┌─ Passage shown
I can't believe this is the fucking neuromance of future that we get.
Like, I don't have a cybernetic arm or anything like that, but someone now has to wait
six more months for a road to get upgraded near them because...
Because of a cyber attack?
Did someone just lose some files and they're like, oh, I think we got a hacked or something?
Yeah.
Like, what is this?
Someone didn't do their work, got to the end of their six-month contract.
I was like, fuck, fuck, fuck, fuck.
State actors
North Korea
North Korea
Hacker Farm
they targeted road works
in Abilene, Texas
I'm gonna start saying that at work
when they're like
you have this shit ready
for this deadline
they'll say
oh I got cyber attacked
I got cyber attacked again
Is there anything in the article
clarifying what they mean
or do they just kind of leave it at that?
└─
┌─ Exercise data
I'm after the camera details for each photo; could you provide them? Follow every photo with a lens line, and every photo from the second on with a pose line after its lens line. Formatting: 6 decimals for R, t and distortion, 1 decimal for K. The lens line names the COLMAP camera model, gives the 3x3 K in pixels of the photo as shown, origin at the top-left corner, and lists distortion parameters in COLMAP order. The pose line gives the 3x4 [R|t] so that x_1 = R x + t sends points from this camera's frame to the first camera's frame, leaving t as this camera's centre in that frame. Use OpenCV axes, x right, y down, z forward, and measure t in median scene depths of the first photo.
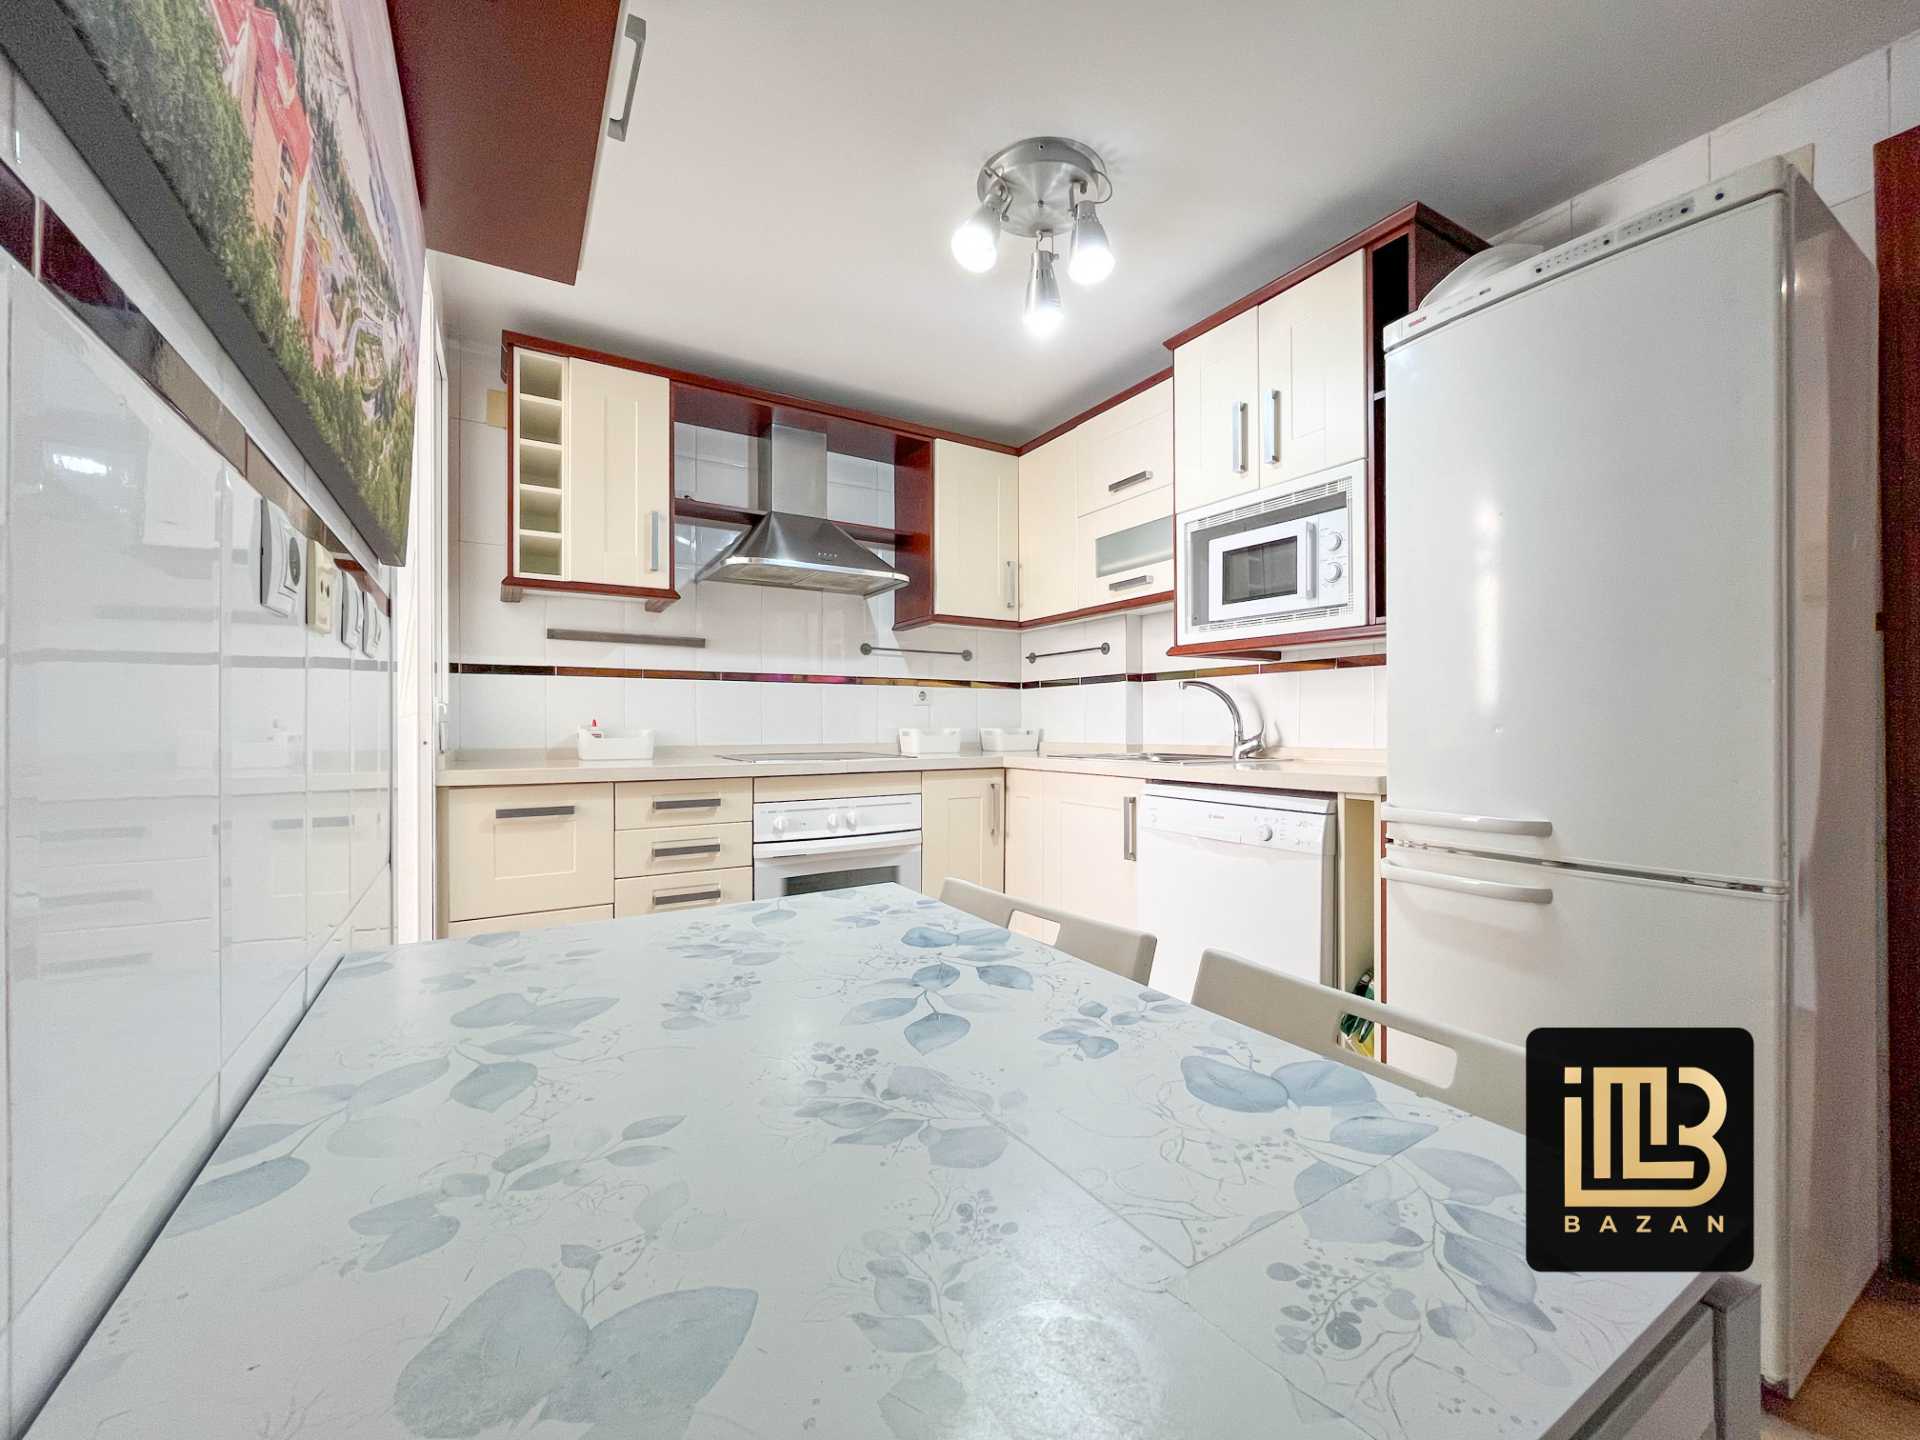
lens RADIAL K [[776.2, 0, 957.8], [0, 776.2, 722.4], [0, 0, 1]] dist [-0.003150, -0.000021]
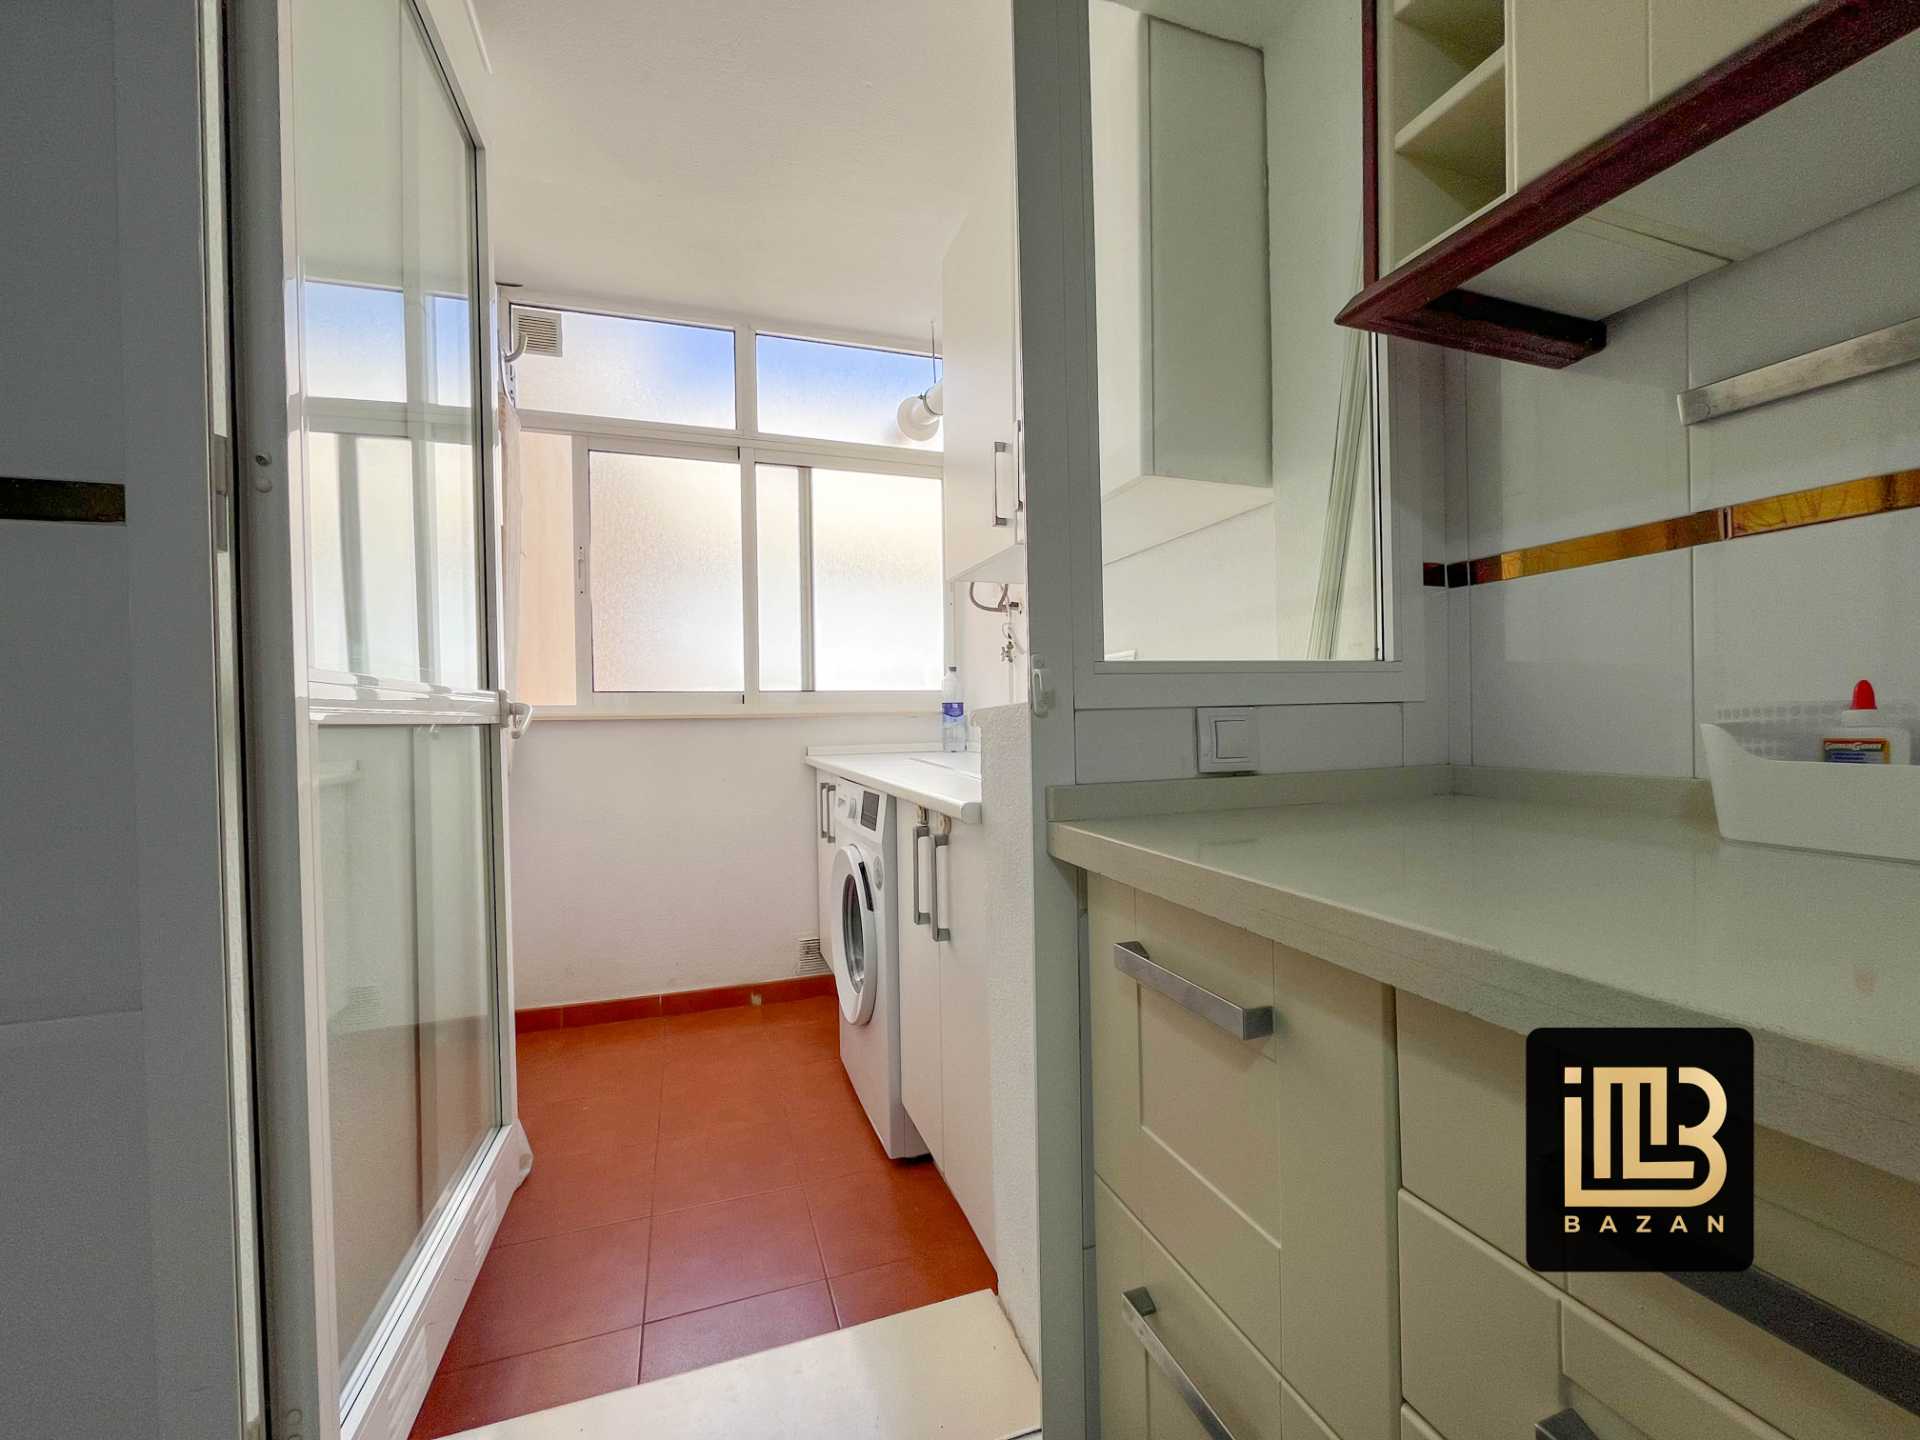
└─
__What to do__:
a – In the conversation about the cyber attack, in which city were the targeted road works?
b – Do these statements agree with the conversation about the cyber attack? Answer yes or no for each, quoting the words that decide it.
(i) Someone now has to wait six more months for a nearby road upgrade.
(ii) The speaker has a cybernetic arm.
(iii) The speaker plans to use the cyber attack excuse at work.
c – Repeat the part of the conversation about the cyber attack starting at "Did someone just" and ending at "their six-month contract.".

__Task responses__:
a – Abilene, Texas.

b –
(i) Yes: "someone now has to wait six more months for a road to get upgraded near them"
(ii) No: "I don't have a cybernetic arm or anything like that"
(iii) Yes: "I'm gonna start saying that at work"

c –
Did someone just lose some files and they're like, oh, I think we got a hacked or something?
Yeah.
Like, what is this?
Someone didn't do their work, got to the end of their six-month contract.